Altogether, although our study brought the first characterization of metabolic roles of ITP in the fly model, it still left many questions open. Further understanding of the exact metabolic actions of ITP requires the identification of the target tissues, receptor(s), and other members of the ITP signaling pathway.

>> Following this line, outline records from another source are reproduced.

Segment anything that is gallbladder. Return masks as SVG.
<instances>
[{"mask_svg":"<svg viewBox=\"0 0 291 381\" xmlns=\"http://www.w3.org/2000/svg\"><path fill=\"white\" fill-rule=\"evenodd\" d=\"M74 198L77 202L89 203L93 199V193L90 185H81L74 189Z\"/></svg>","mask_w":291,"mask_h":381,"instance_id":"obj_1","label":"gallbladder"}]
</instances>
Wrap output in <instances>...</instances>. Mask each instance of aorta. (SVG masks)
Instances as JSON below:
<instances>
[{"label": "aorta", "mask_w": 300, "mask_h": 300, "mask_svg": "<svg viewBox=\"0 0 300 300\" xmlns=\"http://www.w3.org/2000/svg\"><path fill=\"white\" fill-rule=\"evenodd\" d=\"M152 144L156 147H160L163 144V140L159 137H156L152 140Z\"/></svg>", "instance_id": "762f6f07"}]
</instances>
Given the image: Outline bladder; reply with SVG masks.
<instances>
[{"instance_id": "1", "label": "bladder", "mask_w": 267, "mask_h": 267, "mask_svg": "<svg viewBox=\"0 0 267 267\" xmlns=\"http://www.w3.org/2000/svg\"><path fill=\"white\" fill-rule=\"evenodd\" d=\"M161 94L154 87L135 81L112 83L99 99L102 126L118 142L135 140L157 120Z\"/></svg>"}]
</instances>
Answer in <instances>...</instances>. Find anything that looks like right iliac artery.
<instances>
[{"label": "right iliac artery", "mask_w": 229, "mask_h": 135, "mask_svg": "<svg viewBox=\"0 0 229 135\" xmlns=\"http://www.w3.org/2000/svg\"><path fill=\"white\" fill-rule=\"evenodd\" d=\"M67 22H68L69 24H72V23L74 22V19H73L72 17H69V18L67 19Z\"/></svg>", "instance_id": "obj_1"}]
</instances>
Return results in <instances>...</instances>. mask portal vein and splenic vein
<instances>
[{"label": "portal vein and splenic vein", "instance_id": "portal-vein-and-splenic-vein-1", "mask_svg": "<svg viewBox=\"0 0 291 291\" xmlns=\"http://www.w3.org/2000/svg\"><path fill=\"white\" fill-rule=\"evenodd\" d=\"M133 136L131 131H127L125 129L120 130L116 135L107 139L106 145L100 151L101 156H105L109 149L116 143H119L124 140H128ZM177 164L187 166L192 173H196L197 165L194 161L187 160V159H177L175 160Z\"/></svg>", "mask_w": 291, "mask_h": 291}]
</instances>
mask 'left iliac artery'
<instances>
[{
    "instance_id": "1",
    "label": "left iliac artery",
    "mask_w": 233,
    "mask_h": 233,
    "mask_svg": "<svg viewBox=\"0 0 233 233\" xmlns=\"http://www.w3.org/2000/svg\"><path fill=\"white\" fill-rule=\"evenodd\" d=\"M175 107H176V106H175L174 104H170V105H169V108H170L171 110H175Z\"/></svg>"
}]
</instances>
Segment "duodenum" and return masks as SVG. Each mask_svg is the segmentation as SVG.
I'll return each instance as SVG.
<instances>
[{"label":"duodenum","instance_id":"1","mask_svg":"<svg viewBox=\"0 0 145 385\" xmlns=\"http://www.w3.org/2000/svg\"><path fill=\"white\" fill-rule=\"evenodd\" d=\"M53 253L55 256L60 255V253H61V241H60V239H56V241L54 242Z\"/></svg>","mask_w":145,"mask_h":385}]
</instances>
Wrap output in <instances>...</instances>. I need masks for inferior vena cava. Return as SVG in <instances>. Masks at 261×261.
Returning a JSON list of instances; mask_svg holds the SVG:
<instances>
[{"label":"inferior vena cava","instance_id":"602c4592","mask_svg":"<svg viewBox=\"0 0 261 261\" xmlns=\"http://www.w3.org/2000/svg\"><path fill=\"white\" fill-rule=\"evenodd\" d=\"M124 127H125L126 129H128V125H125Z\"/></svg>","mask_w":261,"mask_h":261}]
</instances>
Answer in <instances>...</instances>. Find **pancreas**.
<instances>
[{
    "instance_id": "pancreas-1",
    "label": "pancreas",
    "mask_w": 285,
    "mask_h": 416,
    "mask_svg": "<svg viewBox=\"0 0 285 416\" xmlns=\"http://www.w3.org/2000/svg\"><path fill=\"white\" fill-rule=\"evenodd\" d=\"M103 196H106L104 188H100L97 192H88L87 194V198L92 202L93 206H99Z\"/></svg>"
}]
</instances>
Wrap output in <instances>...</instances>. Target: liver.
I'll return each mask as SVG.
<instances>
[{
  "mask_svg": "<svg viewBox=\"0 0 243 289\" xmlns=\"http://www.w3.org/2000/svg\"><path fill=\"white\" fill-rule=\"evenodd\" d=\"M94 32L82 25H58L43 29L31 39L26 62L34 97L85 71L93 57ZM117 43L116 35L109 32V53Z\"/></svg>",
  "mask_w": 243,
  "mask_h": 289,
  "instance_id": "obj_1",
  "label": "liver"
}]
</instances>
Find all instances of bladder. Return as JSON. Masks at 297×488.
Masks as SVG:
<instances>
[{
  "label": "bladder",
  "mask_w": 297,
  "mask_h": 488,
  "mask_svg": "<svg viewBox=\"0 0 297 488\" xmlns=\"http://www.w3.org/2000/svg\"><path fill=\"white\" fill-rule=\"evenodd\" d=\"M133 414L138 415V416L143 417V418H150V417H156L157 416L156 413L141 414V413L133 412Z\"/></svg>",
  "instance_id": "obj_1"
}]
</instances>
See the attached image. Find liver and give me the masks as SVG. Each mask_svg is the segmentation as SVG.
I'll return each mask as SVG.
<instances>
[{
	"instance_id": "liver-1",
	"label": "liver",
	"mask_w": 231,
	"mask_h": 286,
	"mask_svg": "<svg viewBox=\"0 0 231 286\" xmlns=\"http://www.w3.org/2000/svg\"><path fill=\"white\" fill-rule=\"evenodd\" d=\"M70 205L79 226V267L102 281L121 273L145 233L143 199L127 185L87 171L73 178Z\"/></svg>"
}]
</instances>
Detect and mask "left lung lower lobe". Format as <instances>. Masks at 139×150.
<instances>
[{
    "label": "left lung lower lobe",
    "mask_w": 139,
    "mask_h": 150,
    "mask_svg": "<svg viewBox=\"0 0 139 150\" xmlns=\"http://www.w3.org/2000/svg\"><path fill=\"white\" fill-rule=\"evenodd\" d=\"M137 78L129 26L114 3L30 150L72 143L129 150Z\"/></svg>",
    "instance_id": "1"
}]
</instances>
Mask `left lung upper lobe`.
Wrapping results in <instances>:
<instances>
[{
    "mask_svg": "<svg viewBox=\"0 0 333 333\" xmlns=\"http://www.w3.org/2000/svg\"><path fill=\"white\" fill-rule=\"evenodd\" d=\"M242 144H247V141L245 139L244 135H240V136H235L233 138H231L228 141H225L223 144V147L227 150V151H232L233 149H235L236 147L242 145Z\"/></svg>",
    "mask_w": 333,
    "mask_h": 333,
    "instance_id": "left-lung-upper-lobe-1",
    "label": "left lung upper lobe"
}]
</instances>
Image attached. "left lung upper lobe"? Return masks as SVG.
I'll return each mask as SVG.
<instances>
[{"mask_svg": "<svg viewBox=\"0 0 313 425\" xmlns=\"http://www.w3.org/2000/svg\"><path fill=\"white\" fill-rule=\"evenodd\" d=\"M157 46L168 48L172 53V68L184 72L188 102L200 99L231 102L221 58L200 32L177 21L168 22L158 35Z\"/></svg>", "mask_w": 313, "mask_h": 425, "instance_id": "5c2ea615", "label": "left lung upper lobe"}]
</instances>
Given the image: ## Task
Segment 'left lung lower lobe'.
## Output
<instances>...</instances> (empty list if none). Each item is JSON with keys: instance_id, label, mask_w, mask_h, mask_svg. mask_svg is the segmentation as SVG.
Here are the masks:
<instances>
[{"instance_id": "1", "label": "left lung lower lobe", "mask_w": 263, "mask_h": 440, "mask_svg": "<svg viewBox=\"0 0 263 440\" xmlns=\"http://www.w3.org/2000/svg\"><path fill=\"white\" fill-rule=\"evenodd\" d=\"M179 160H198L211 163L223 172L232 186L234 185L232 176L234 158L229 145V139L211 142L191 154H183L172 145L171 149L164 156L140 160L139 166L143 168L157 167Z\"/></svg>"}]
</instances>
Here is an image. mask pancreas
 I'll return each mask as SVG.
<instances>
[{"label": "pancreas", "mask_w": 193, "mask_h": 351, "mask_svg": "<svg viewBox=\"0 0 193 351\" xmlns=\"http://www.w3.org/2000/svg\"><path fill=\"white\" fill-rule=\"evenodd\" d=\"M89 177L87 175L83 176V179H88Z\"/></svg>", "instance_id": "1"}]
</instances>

The role of ITP in the integration of water and energy balance

As an antidiuretic hormone (Gáliková et al. 2018), ITP seems to fulfill the functions of mammalian renin–angiotensin and vasopressin systems. Interestingly, mammalian glucagon is also involved in water homeostasis; it cooperates with vasopressin to increase glomerular filtration after a protein-rich meal (Ahloulay et al. 1992; Bankir et al. 2015, 2018). ITP integrates water metabolism with energy homeostasis as well. Briefly, ITP increases body water by promoting water intake while inhibiting its excretion. At the same time, the peptide decreases energy balance by inhibiting energy intake and increasing metabolic rate. This may actually be the primary, overarching function of ITP. In contrast to the protected laboratory conditions with a balanced diet providing sufficient water and energy, animals are often exposed to a shortage of food or water in nature. Thus, animals need to adjust water and food intake to maintain the osmolarity of body fluids. When the food is too dry, ITP increases the ingestion of free water while reducing feeding. At the same time, the hormone promotes water conservation by inhibiting excretion (Gáliková et al. 2018). To cope with the reduced energy intake, ITP likely stimulates the catabolism of stored energy reserves, which also releases bound water. Given the natural transcriptional responses of ITP to desiccation and osmotic stress, ITP signaling may be one of the critical factors integrating water and energy homeostasis.

Data Availability

All data necessary for confirming the conclusions presented in this article are available in the article and its online supplementary material. Fly stocks and reagents are available upon request.

Supplemental material is available at GENETICS online.